WHACK!… 50 seconds…WHACK!… 50 seconds…WHACK… Sleepy priests and residents file past on the zazen morning commute. Big John shows up to ring the massive densho bell. We are both wearing orange rubber ear plugs. Whack, whack, WHACK  WHACK WHACK WHACK WHACK WHACK … WHACK! Three piercing wooden rolldowns. Three small bells from the zendo and it’s…zazen time! Awakened, we drop into silence and I settle on my zafu.

After an hour I rise from my cushion and cat-walk past the backs of the silent sitters. Here we go people, wakey-wakey-eggs-and-bakey! WHACK! I give em three good rolldowns, then John chimes in on the big bell for the Chant of the Robe asI place my folded rakusu on my head and intone at the top of my lungs. Suitably berobed, everyone files out of the zendo and up the stairs.

I trail up the stairs to the Buddha Hall where I kneel at the mukugyo: a hollow beachball-sized red drum adorned with golden dragons. There is chanting and bowing and bowing and chanting and then, BOP! I hit the drum with a heavy two-foot-long, padded wooden striker. Game on. Like gentle knocks on the head, BOP, BOP, BOP I go, merrily bopping through the Heart Sutra with one eye on the Ino who is giving me covert hand-signals to keep up the pace. No disasters happen. The morning sun streams through the courtyard bamboo. The smell of frying french toast fills the temple. At the final double-bell we tromp out to soji – temple cleaning. I go back down to the zendo to prep the altar, plump the pillows, and ready myself for the ultimate percussive duty.
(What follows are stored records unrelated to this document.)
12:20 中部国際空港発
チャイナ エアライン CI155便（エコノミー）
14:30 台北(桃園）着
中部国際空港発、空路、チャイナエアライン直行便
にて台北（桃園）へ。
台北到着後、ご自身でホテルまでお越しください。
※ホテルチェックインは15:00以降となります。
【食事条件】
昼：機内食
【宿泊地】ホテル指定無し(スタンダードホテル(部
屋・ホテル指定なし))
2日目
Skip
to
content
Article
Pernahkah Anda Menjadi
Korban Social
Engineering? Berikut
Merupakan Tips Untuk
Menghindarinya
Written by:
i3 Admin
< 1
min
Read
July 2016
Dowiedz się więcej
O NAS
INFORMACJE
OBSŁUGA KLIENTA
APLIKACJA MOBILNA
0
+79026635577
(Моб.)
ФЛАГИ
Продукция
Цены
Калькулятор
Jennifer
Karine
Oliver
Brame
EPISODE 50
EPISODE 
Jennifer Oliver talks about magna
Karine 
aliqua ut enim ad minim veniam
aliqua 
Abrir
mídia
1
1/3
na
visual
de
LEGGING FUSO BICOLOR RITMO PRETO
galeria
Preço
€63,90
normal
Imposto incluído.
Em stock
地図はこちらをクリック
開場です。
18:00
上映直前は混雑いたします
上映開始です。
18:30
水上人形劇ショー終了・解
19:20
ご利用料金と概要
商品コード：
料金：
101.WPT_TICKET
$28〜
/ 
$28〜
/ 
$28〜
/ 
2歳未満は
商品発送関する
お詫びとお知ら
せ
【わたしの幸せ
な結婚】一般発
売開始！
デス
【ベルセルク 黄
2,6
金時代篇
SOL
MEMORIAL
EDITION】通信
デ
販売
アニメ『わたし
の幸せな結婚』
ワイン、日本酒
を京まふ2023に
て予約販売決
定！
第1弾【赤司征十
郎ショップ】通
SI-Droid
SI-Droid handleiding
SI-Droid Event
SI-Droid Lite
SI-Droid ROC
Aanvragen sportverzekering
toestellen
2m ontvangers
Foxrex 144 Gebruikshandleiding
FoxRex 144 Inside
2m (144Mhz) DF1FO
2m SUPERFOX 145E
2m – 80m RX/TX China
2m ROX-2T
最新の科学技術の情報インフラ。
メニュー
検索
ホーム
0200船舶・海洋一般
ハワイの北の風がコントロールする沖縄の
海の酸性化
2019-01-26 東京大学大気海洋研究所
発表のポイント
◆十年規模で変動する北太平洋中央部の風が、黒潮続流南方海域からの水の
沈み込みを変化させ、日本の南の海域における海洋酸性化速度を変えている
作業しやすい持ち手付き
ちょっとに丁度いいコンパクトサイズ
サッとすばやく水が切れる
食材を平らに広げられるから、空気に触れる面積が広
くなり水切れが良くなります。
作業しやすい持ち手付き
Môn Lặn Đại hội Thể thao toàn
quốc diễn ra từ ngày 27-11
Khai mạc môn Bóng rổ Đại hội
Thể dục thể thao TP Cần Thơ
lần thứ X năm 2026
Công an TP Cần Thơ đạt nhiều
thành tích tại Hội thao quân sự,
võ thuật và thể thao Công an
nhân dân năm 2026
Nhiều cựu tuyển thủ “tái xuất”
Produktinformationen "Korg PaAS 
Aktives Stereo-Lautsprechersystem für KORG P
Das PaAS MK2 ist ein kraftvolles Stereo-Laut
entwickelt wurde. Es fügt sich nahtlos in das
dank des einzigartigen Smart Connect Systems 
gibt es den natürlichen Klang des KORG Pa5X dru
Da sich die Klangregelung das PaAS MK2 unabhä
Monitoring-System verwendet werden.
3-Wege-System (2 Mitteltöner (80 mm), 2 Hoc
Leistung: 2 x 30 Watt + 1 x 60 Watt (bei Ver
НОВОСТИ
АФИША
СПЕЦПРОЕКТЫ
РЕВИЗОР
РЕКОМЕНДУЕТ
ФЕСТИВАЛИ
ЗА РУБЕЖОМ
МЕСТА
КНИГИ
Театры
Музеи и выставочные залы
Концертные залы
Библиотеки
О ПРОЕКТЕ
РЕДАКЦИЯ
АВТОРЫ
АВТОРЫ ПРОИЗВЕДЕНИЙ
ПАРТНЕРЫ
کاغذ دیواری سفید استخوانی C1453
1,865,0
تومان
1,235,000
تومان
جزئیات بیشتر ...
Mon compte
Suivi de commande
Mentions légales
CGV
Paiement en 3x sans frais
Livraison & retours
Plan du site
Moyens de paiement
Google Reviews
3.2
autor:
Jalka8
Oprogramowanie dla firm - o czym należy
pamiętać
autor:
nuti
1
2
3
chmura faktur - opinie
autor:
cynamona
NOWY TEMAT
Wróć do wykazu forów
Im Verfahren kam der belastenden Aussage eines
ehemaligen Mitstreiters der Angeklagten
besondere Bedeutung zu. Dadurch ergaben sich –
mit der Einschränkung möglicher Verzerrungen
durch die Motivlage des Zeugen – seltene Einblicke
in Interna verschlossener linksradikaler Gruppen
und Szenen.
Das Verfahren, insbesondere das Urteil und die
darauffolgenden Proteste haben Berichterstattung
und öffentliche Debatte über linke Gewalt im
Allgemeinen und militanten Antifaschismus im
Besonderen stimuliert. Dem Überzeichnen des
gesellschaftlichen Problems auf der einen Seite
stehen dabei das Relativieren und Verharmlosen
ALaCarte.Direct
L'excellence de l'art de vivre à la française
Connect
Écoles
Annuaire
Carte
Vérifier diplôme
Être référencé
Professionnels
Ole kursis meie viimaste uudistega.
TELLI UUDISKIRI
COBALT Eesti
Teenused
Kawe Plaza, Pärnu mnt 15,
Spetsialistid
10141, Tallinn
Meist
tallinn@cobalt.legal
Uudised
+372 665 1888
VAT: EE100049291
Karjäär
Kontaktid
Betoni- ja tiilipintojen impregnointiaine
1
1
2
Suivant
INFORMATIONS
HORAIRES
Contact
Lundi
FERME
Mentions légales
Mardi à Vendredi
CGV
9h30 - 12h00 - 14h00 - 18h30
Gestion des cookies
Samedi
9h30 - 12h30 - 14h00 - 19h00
At last, at long last, the moment arrives. I stand before The Big Drum in the basement—a taiko drum on tall thin legs, double-skinned and seven feet high. I pick up the long heavy sticks and stand in gassho, drumsticks horizontal between thumbs and pressed palms, eyes forward, heart beating time. The work leader chimes a small gong to signal that work time is over and everyone files up to the kitchen. I visualize them gathered in a circle around the steaming platters, all hands in gassho. Waiting. The cook does a clangy rolldown on the umpan bell in the courtyard, which means, chowtime! The rolldown ends with one strike, and that’s my cue.

Swoosh! I inscribe an enzo on the drum head with one stick, then three opening hits: medium-soft-BOOM! Beginning at the rim of the drum I tap tap tap rolling out with the two sticks, starting quietly at the taut edge of the skin then gradually speeding up and moving to the boomy center, louder and louder until I am WAILING at that drum with both arms, givin’ er with all I’ve got, BANG BANG BANG BOOM! BOOM! BOOM! reaching way above my 5′ height to nail the sweet spot BOOM BOOM BOOM to climax then back down again, diminishing to the edge, a full 30-second crescendo-decrescendo rolling back into silence… BOOM. I work up another roll, this time only 15 seconds, boom BOOM. And now. The third and final thundrous thirty-second crescendo/decrescendo, I am ten years old and lighning flashes over the lake the storm shaking the cottage my brother and mom and dad and I huddled together on the bed counting the flashes screaming and laughing and BOOM! BOOM! the drum reverberates through the temple the glassware rattles in the kitchen boom boom! BOOM  BOOM BOOM boom … boom … pause … pause …. BOOM boom BOOM!!

The last strike echoes away as the kitchen monks break into the meal chant: Now as I take food and drink, I vow with all beings to share in the pleasure of zen, and fully enjoy the dharma! Delivered, with gusto.

My triceps ache pleasantly as I climb the stairs to the kitchen, where there is sunshine and coffee and french toast with maple syrup and walnuts. There is dharma. And blackberries, heaped in a bowl.